Sprites for various characters, including Clover, Ceroba, Martlet, Mail Whale and Mo, are applied something internally called a palette shader. A shader in computer graphics is a piece of code that modifies what's being drawn on the screen as it is being drawn, usually to apply special effects such as lighting. In Undertale Yellow, developers decided to, instead of creating entirely new sprites when characters enter new areas, they swap their color palettes using a shader so that they more fit the given area, such as Snowdin, Dunes caves, and Steamworks. This helped the developers not have to swap palettes on characters which visit multiple areas manually by duplicating sprites, but by just applying a shader.
Assumptions[edit | edit source]
- You have the tool for viewing sprites and code of Undertale Yellow.
- You know how colors are represented on computers.
- You have an image editor and know how to use it to pick and change colors.
Color palettes[edit | edit source]
There are 6 color palettes defined in Undertale Yellow:
Palette index | Location | Characters | Indexed by channel |
---|---|---|---|
0 | Snowdin | Clover and Mail Whale | Green (1) |
1 | Dunes caves | Clover and Mail Whale | Green (1) |
2 | Steamworks | Clover and Mail Whale | Green (1) |
3 | Steamworks | Ceroba | Red (0) |
4 | Dunes caves | Martlet | Red (0) |
5 | Steamworks | Mo | Red (0) |
These colors palettes are visible as lines horizontal rows in the sprite spr_final_palette
. You can see which objects are using which palette index and are indexed by what channel by searching for palette_index =
and scr_load_palette_shader(
, respectively.
Algorithm[edit | edit source]
The shader takes as input two arguments:
palette_index
: Palette to use (corresponds to Palette index in the table above)color_vect
: Color channel to index (corresponds to Indexed by channel in the table above)

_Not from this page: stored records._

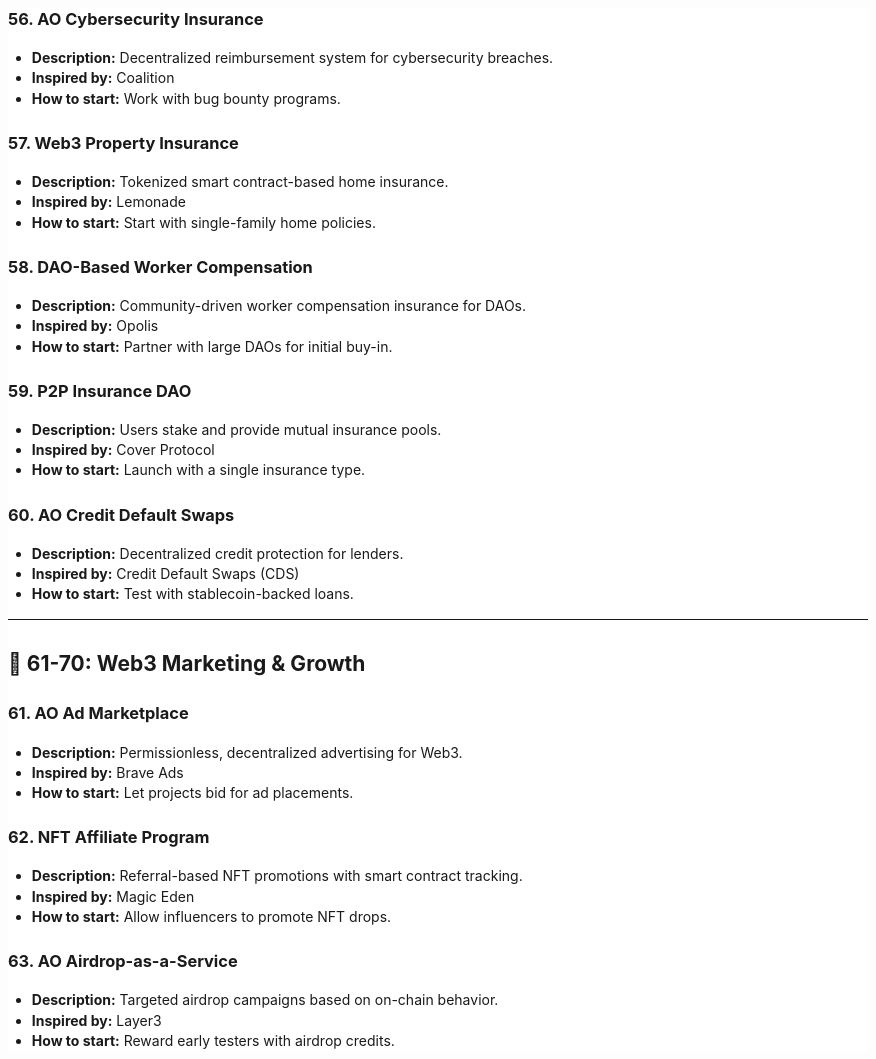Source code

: ### 56. **AO Cybersecurity Insurance**

- **Description:** Decentralized reimbursement system for cybersecurity breaches.
- **Inspired by:** Coalition
- **How to start:** Work with bug bounty programs.

### 57. **Web3 Property Insurance**

- **Description:** Tokenized smart contract-based home insurance.
- **Inspired by:** Lemonade
- **How to start:** Start with single-family home policies.

### 58. **DAO-Based Worker Compensation**

- **Description:** Community-driven worker compensation insurance for DAOs.
- **Inspired by:** Opolis
- **How to start:** Partner with large DAOs for initial buy-in.

### 59. **P2P Insurance DAO**

- **Description:** Users stake and provide mutual insurance pools.
- **Inspired by:** Cover Protocol
- **How to start:** Launch with a single insurance type.

### 60. **AO Credit Default Swaps**

- **Description:** Decentralized credit protection for lenders.
- **Inspired by:** Credit Default Swaps (CDS)
- **How to start:** Test with stablecoin-backed loans.

---

## 🔹 **61-70: Web3 Marketing & Growth**

### 61. **AO Ad Marketplace**

- **Description:** Permissionless, decentralized advertising for Web3.
- **Inspired by:** Brave Ads
- **How to start:** Let projects bid for ad placements.

### 62. **NFT Affiliate Program**

- **Description:** Referral-based NFT promotions with smart contract tracking.
- **Inspired by:** Magic Eden
- **How to start:** Allow influencers to promote NFT drops.

### 63. **AO Airdrop-as-a-Service**

- **Description:** Targeted airdrop campaigns based on on-chain behavior.
- **Inspired by:** Layer3
- **How to start:** Reward early testers with airdrop credits.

This is what the shader does using these arguments as input:
- takes a pixel from the sprite being shaded
- selects one of the channels from that pixel (red, green or blue channel)
- picks a row from the
spr_final_palette
sprite based onpalette_index
- picks a column from the
spr_final_palette
sprite based on the previously selected channel from the current pixel - replaces the current pixel with the pixel in the picked row and column of the
spr_final_palette
sprite.
Example[edit | edit source]
To illustrate this better, you can open in an image editor a regular sprite of Clover (spr_pl_down_0
), next to it a screenshot of Clover inside Snowdin, and finally the spr_final_palette
sprite. In this case, you are looking at the first row of the table above as a reference, because your location is Snowdin and your character is Clover. This is what you'll see:
- We take a pixel from the top of Clover's hat. It has the value of (61, 18, 14) (the red channel is 61, green is 18, and blue is 14, on a scale from 0 to 255).

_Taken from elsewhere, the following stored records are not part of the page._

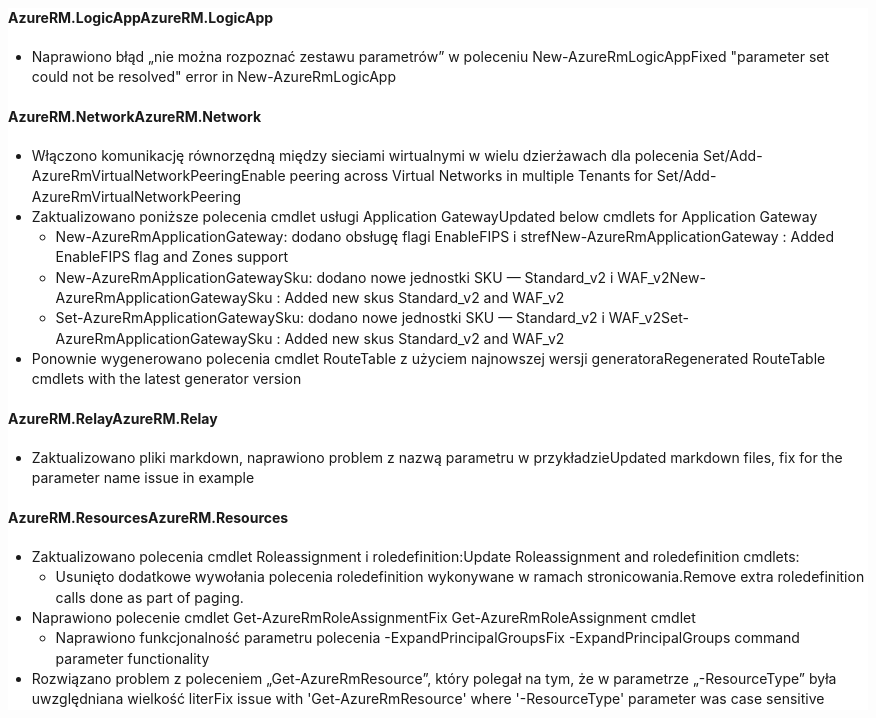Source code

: #### <a name="azurermlogicapp"></a><span data-ttu-id="6a4c9-193">AzureRM.LogicApp</span><span class="sxs-lookup"><span data-stu-id="6a4c9-193">AzureRM.LogicApp</span></span>
* <span data-ttu-id="6a4c9-194">Naprawiono błąd „nie można rozpoznać zestawu parametrów” w poleceniu New-AzureRmLogicApp</span><span class="sxs-lookup"><span data-stu-id="6a4c9-194">Fixed "parameter set could not be resolved" error in New-AzureRmLogicApp</span></span>

#### <a name="azurermnetwork"></a><span data-ttu-id="6a4c9-195">AzureRM.Network</span><span class="sxs-lookup"><span data-stu-id="6a4c9-195">AzureRM.Network</span></span>
* <span data-ttu-id="6a4c9-196">Włączono komunikację równorzędną między sieciami wirtualnymi w wielu dzierżawach dla polecenia Set/Add-AzureRmVirtualNetworkPeering</span><span class="sxs-lookup"><span data-stu-id="6a4c9-196">Enable peering across Virtual Networks in multiple Tenants for Set/Add-AzureRmVirtualNetworkPeering</span></span>
* <span data-ttu-id="6a4c9-197">Zaktualizowano poniższe polecenia cmdlet usługi Application Gateway</span><span class="sxs-lookup"><span data-stu-id="6a4c9-197">Updated below cmdlets for Application Gateway</span></span>
    - <span data-ttu-id="6a4c9-198">New-AzureRmApplicationGateway: dodano obsługę flagi EnableFIPS i stref</span><span class="sxs-lookup"><span data-stu-id="6a4c9-198">New-AzureRmApplicationGateway : Added EnableFIPS flag and Zones support</span></span>
    - <span data-ttu-id="6a4c9-199">New-AzureRmApplicationGatewaySku: dodano nowe jednostki SKU — Standard_v2 i WAF_v2</span><span class="sxs-lookup"><span data-stu-id="6a4c9-199">New-AzureRmApplicationGatewaySku : Added new skus Standard_v2 and WAF_v2</span></span>
    - <span data-ttu-id="6a4c9-200">Set-AzureRmApplicationGatewaySku: dodano nowe jednostki SKU — Standard_v2 i WAF_v2</span><span class="sxs-lookup"><span data-stu-id="6a4c9-200">Set-AzureRmApplicationGatewaySku : Added new skus Standard_v2 and WAF_v2</span></span>
* <span data-ttu-id="6a4c9-201">Ponownie wygenerowano polecenia cmdlet RouteTable z użyciem najnowszej wersji generatora</span><span class="sxs-lookup"><span data-stu-id="6a4c9-201">Regenerated RouteTable cmdlets with the latest generator version</span></span>

#### <a name="azurermrelay"></a><span data-ttu-id="6a4c9-202">AzureRM.Relay</span><span class="sxs-lookup"><span data-stu-id="6a4c9-202">AzureRM.Relay</span></span>
* <span data-ttu-id="6a4c9-203">Zaktualizowano pliki markdown, naprawiono problem z nazwą parametru w przykładzie</span><span class="sxs-lookup"><span data-stu-id="6a4c9-203">Updated markdown files, fix for the parameter name issue in example</span></span>

#### <a name="azurermresources"></a><span data-ttu-id="6a4c9-204">AzureRM.Resources</span><span class="sxs-lookup"><span data-stu-id="6a4c9-204">AzureRM.Resources</span></span>
* <span data-ttu-id="6a4c9-205">Zaktualizowano polecenia cmdlet Roleassignment i roledefinition:</span><span class="sxs-lookup"><span data-stu-id="6a4c9-205">Update Roleassignment and roledefinition cmdlets:</span></span>
    - <span data-ttu-id="6a4c9-206">Usunięto dodatkowe wywołania polecenia roledefinition wykonywane w ramach stronicowania.</span><span class="sxs-lookup"><span data-stu-id="6a4c9-206">Remove extra roledefinition calls done as part of paging.</span></span>
* <span data-ttu-id="6a4c9-207">Naprawiono polecenie cmdlet Get-AzureRmRoleAssignment</span><span class="sxs-lookup"><span data-stu-id="6a4c9-207">Fix Get-AzureRmRoleAssignment cmdlet</span></span>
    - <span data-ttu-id="6a4c9-208">Naprawiono funkcjonalność parametru polecenia -ExpandPrincipalGroups</span><span class="sxs-lookup"><span data-stu-id="6a4c9-208">Fix -ExpandPrincipalGroups command parameter functionality</span></span>
* <span data-ttu-id="6a4c9-209">Rozwiązano problem z poleceniem „Get-AzureRmResource”, który polegał na tym, że w parametrze „-ResourceType” była uwzględniana wielkość liter</span><span class="sxs-lookup"><span data-stu-id="6a4c9-209">Fix issue with 'Get-AzureRmResource' where '-ResourceType' parameter was case sensitive</span></span>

- We select the green channel because during Clover's shading the value of
color_vect
is 1 (you can see this by searching forscr_load_palette_shader
and see what argument it is invoked with in the object you want to shade). The value we have is 18. - We pick the 1st row of the sprite, because
palette_index
is set to 0. - We pick the 19th column of the sprite, because the value we previously picked was 18. Basically, we just picked a pixel at (0, 18).
- This pixel has a value of (51, 51, 82). If you take a look at the corresponding pixel on the Snowdin screenshot of Clover's sprite, you will see that it also has a pixel value of (51, 51, 82). Hooray!
So, how can I fix my sprites being red?[edit | edit source]
Your first option is to just disable the shader if you don't find it useful. Look for shader_on
in the code, and set it to 0 on specific objects whose sprites you changed. You'll have to either live with your sprites not having a matching palette in some areas, or implement a different mechanism for changing sprites in different areas.
Your second option is to follow the above algorithm to update the palette that's causing you issues. Basically, extract the colors you used in your sprite, pick the palette-swapped colors, then for each of the colors of your new sprite select the value of the channel that's being used for indexing the palette, and in that row and column of the palette sprite set the new color you want to be used. If you didn't use too many colors, this shouldn't take too long.